— Не поздно, не поздно!
— Спасибо, брат Лемнер! Спасибо, друг Иван Артакович! Спасибо за милосердие! — Лео кинулся целовать Лемнеру руки, но тот холодно отстранился. Ему было отвратительно пухлое лягушачье тело ректора Лео, его лягушачьи, усыпанные пузырьками пальчики.
За стеной шумел переполненный зал. Звучали русские народные песни «Калинка-малинка», «Вдоль по Питерской», «Когда я на почте служил ямщиком». Лео попытался подхватить песню про ямщика, но не знал слов. Только покачивался, прижимая к сердцу лягушачьи пальчики.
Режиссёр Серебряковский слегка сипел. Удушение, которому подвергла его Госпожа Зоя, сказалось на бронхах. Он издавал сердитое гусиное шипение, хотя пребывал в прекрасном настроении.
— Как с таким голосом вы, господин Серебряковский, станете выступать в суде? — тревожился Иван Артакович. Он расстегнул на режиссёре неверно застёгнутый изумрудный пиджак и застегнул на правильную пуговицу.
— Не волнуйтесь, дорогой друг Иван Артакович. Кому, как не артисту, знать секреты декламации. Нет, не стану, подобно Демосфену, уходить на берег моря, набивать рот галькой и читать «Илиаду». Просто два сырых яичка пред началом монолога.
— Будут вам два сырых яичка, господин Серебряковский, — Иван Артакович запретил прежнему другу использовать в разговоре «ты».
Из соседнего зала неслись гулы, как на стадионе. Множество голосов, репетируя, хором возглашало:
— Смерть! Смерть!
Возглашали профессора, писатели, правозащитники, матери-одиночки, волонтёры и филателисты. Этот стройный грозный гул разгневанного народа доносился сквозь стену, но не пугал, а веселил Серебряковского.

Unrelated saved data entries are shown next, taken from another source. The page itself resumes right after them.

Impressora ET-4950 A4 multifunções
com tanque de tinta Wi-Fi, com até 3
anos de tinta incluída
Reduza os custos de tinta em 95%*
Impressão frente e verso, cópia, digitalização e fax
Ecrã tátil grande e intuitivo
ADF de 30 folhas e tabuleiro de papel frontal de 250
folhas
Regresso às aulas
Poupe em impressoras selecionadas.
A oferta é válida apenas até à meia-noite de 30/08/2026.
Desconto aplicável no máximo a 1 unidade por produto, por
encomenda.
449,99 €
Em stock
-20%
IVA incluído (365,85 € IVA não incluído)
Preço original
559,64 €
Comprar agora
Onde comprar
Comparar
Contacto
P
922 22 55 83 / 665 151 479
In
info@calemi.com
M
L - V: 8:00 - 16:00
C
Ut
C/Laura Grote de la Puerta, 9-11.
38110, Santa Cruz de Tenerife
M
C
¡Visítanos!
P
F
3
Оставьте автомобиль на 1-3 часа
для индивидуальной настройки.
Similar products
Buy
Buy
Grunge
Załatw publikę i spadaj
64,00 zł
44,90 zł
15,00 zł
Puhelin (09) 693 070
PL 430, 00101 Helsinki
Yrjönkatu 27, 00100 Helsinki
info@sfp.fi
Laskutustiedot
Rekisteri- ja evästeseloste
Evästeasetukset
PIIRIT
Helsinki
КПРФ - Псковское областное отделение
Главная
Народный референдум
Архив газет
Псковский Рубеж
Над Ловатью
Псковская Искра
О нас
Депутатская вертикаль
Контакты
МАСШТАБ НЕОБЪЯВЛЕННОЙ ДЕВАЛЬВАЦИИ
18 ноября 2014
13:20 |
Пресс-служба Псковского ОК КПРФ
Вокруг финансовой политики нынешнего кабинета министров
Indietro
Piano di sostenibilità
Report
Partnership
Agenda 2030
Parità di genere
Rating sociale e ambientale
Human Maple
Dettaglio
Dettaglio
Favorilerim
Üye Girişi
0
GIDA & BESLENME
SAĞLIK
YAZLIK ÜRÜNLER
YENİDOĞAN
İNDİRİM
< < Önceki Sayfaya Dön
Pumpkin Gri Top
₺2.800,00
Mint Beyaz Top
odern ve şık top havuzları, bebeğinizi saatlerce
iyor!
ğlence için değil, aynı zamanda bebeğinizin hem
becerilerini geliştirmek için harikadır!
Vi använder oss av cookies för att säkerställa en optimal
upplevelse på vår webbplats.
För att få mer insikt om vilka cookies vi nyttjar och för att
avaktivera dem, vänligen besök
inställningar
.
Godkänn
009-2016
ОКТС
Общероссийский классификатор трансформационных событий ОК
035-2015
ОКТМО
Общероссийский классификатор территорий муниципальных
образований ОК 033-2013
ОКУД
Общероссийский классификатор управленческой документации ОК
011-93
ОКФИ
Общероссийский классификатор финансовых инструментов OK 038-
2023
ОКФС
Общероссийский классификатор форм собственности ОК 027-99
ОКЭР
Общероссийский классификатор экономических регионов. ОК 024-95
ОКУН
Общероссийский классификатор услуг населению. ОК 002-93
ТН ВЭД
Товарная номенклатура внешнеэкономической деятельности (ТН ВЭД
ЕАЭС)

— Простите, не хотел обидеть нашего дорогого Антона Ростиславовича, но процесс можно было обставить эффектнее. Обратились бы ко мне. Я всё-таки европейски известный режиссёр, хотя и ненавижу Европу. Представляете, процесс подобен Страшному Суду! Главный обвинитель Светоч предстает в образе Вседержителя. Перед ним огромные аптекарские весы. На чашу весов встает подсудимый, например, я. Но не в этом оперении попугая, а наг и бос. Вседержитель вопрошает: «Верно ли, что ты хотел заманить в директорскую ложу Президента Троевидова и пустить туда змейку, укусившую Клеопатру?» Я сбивчиво признаюсь, поправляя судию, что не змейку, укусившую Клеопатру, а ядовитых комаров с подземных болот Европы. Судия возглашает: «Виновен!» — и судебные приставы, одетые в чертей, копьями гонят меня в преисподнюю, в чёрные ямы с адскими красными огнями. Вам нравится, друг Иван Артакович?
— Всё, кроме комаров с ядовитых подземных болот. Это перебор, самооговор. Будем придерживаться сценария.